### PROBLEM 1
In the text on the film's enduring appeal, which four actors does Roger Ebert say play more or less the same characters?
### PROBLEM 2
Condense the paragraph of the text on the film's enduring appeal that begins "In an interview with Confessions of a Pop Culture Addict" into one or two sentences, keeping its main facts.
### PROBLEM 3
Continue the text on the film's enduring appeal from its final sentence.

### TEXT SECTION

Reflecting on the film's initial success on its thirtieth anniversary, Roger Ebert wrote: "What attracts audiences is not sex and not really violence, either, but a Pop Art fantasy image of powerful women, filmed with high energy and exaggerated in a way that seems bizarre and unnatural, until you realize Arnold Schwarzenegger, Sylvester Stallone, Jean-Claude Van Damme and Steven Seagal play more or less the same characters. Without the bras, of course."
In an interview with Confessions of a Pop Culture Addict, Satana offered a similar theory for the film's enduring success. "I would say that I think the appeal for it is basically because women are powerful. Especially Varla. Varla was the one who just went around killing everybody and taking what she wanted. She knew what she wanted out of life. She went for it."
Almost four decades after its initial release, Satana reflected on how far things had come for actresses like her and characters like Valma in 2003. "It's much better than it was. Women have finally come into their own. Before they were housewives. They were weak, or they were somebody's girlfriend running away. Somebody hiding, somebody crying, somebody weeping. But now it's a whole new ballgame. Women are starting to do something else beside stand in the kitchen and cook dinner, or look pretty, or be an ornament on the beach. You can still look pretty and kick ass."
And she was all in favor of it. The only thing she didn't support was the idea of a Faster Pussycat remake. Tarantino himself was rumored to be attached to the project at one point—with, bizarrely, Britney Spears being suggested for Valma—and Satana made it very clear that she found the whole idea completely unnecessary and insulting. "I think if he ever did that that'd I'd kill him," she quipped to Confessions of a Pop Culture Addict. "He'd kill my part so I would kill him."

Extracted page text data
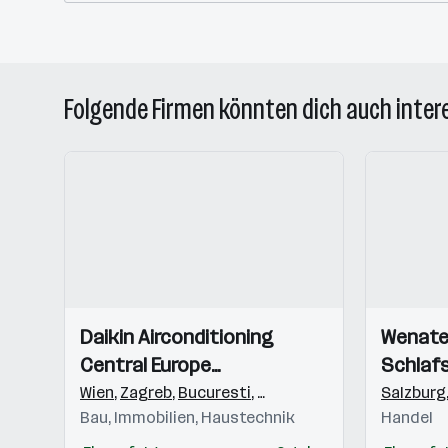
Folgende Firmen könnten dich auch inter
Einblicke
Einblicke
Einblicke
Einblicke
Daikin Airconditioning
Wenate
Videos
Videos
Central Europe
Schlaf
HandelsgmbH
Wien
,
Zagreb
,
Bucuresti
,
Budapest
,
Praha 4-Michle
Salzburg
Bau, Immobilien, Haustechnik
Handel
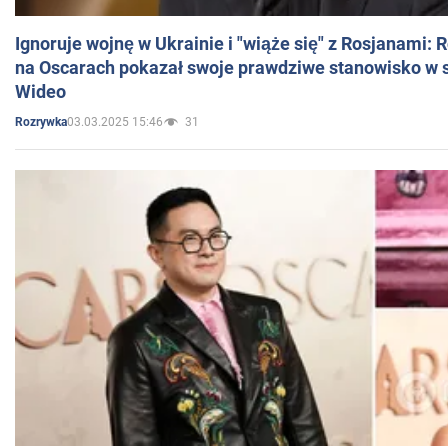
Ignoruje wojnę w Ukrainie i "wiąże się" z Rosjanami: 
na Oscarach pokazał swoje prawdziwe stanowisko w s
Wideo
03.03.2025 15:46
31
Rozrywka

### WRITTEN ANSWER 1
Arnold Schwarzenegger, Sylvester Stallone, Jean-Claude Van Damme and Steven Seagal.

### WRITTEN ANSWER 2
Satana told Confessions of a Pop Culture Addict that the film endures because its women are powerful. She singled out Varla, who killed everybody, took what she wanted, knew what she wanted out of life and went for it.

### WRITTEN ANSWER 3
Unfortunately, the revolution that Satana started with Valma didn't come fast enough to sustain her own cinematic career. Although she went on to star in a couple of classic B movies by Ted V. Mikels after the director discovered her dancing and fighting at the Silver Slipper in Las Vegas, her acting prospects stalled after 1973's The Doll Squad. Satana continued to focus on dancing, instead, before becoming a nurse. After a car accident in the '80s, she turned to less physically demanding work to pay the bills, including a longtime gig in hotel security in Reno, Nevada. She also made a number of convention appearances later in life, and even took on the occasional small film role in the early '00s. Throughout it all, she continued to kick ass until the very end.
"Despite having a pacemaker fitted in 2003, [she] seemed as tough as ever," The Guardian reported in her obituary. "Indeed, in one interview she recounted what had happened when an over-enthusiastic fan hid in her hotel room after a signing: 'He went flying across the room and wound up with a broken arm, busted nose and badly twisted leg. The house detective carried him out.'"
Tura Satana died on February 4, 2011 in Reno Nevada, but her impressive—not to mention intimidating—legacy lives on.
And although rumors still swirl around Quentin Tarantino and a possible remake, they remain just idle speculation at this point. Who, after all, would dare fill her Go-Go boots?